Data provided:
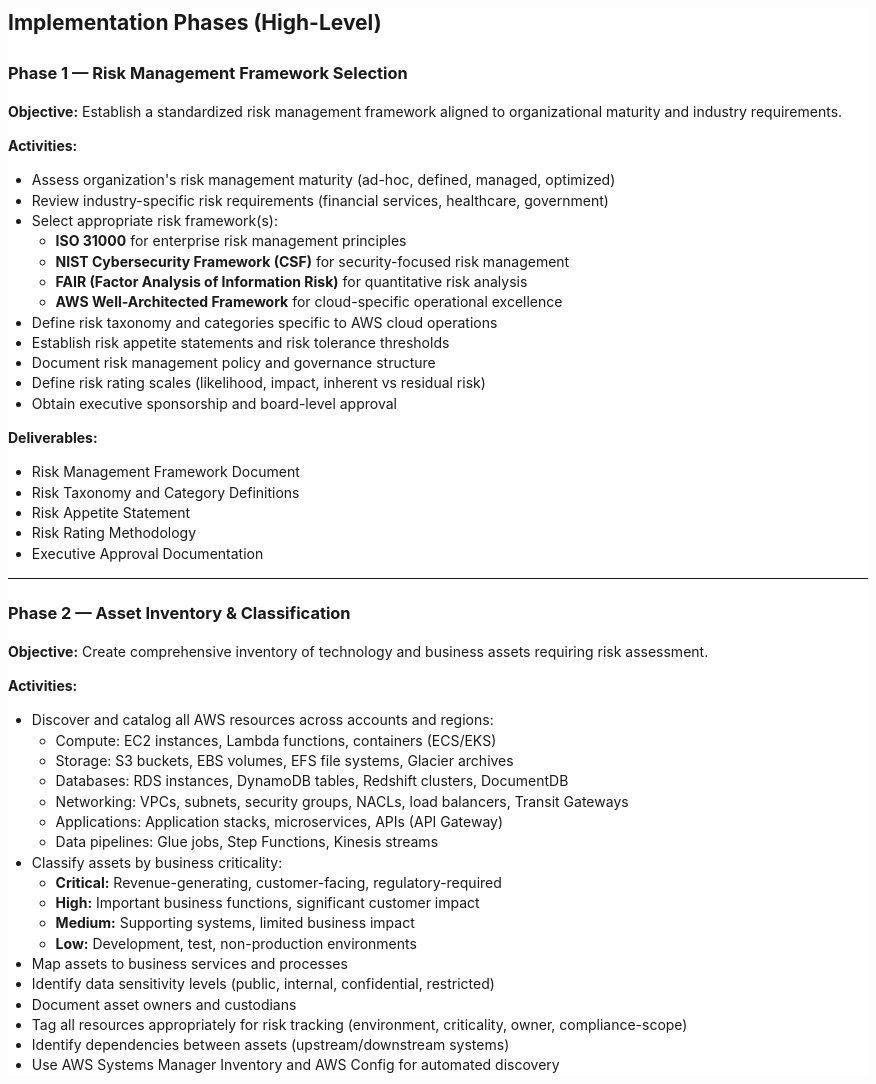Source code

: 
## Implementation Phases (High-Level)

### Phase 1 — Risk Management Framework Selection

**Objective:** Establish a standardized risk management framework aligned to organizational maturity and industry requirements.

**Activities:**

- Assess organization's risk management maturity (ad-hoc, defined, managed, optimized)
- Review industry-specific risk requirements (financial services, healthcare, government)
- Select appropriate risk framework(s):
  - **ISO 31000** for enterprise risk management principles
  - **NIST Cybersecurity Framework (CSF)** for security-focused risk management
  - **FAIR (Factor Analysis of Information Risk)** for quantitative risk analysis
  - **AWS Well-Architected Framework** for cloud-specific operational excellence
- Define risk taxonomy and categories specific to AWS cloud operations
- Establish risk appetite statements and risk tolerance thresholds
- Document risk management policy and governance structure
- Define risk rating scales (likelihood, impact, inherent vs residual risk)
- Obtain executive sponsorship and board-level approval

**Deliverables:**

- Risk Management Framework Document
- Risk Taxonomy and Category Definitions
- Risk Appetite Statement
- Risk Rating Methodology
- Executive Approval Documentation

---

### Phase 2 — Asset Inventory & Classification

**Objective:** Create comprehensive inventory of technology and business assets requiring risk assessment.

**Activities:**

- Discover and catalog all AWS resources across accounts and regions:
  - Compute: EC2 instances, Lambda functions, containers (ECS/EKS)
  - Storage: S3 buckets, EBS volumes, EFS file systems, Glacier archives
  - Databases: RDS instances, DynamoDB tables, Redshift clusters, DocumentDB
  - Networking: VPCs, subnets, security groups, NACLs, load balancers, Transit Gateways
  - Applications: Application stacks, microservices, APIs (API Gateway)
  - Data pipelines: Glue jobs, Step Functions, Kinesis streams
- Classify assets by business criticality:
  - **Critical:** Revenue-generating, customer-facing, regulatory-required
  - **High:** Important business functions, significant customer impact
  - **Medium:** Supporting systems, limited business impact
  - **Low:** Development, test, non-production environments
- Map assets to business services and processes
- Identify data sensitivity levels (public, internal, confidential, restricted)
- Document asset owners and custodians
- Tag all resources appropriately for risk tracking (environment, criticality, owner, compliance-scope)
- Identify dependencies between assets (upstream/downstream systems)
- Use AWS Systems Manager Inventory and AWS Config for automated discovery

What the exercise asks: Each line from the one containing "- Map assets" through the last line of the material must be restated word for word, with no other text.

Task response:
- Map assets to business services and processes
- Identify data sensitivity levels (public, internal, confidential, restricted)
- Document asset owners and custodians
- Tag all resources appropriately for risk tracking (environment, criticality, owner, compliance-scope)
- Identify dependencies between assets (upstream/downstream systems)
- Use AWS Systems Manager Inventory and AWS Config for automated discovery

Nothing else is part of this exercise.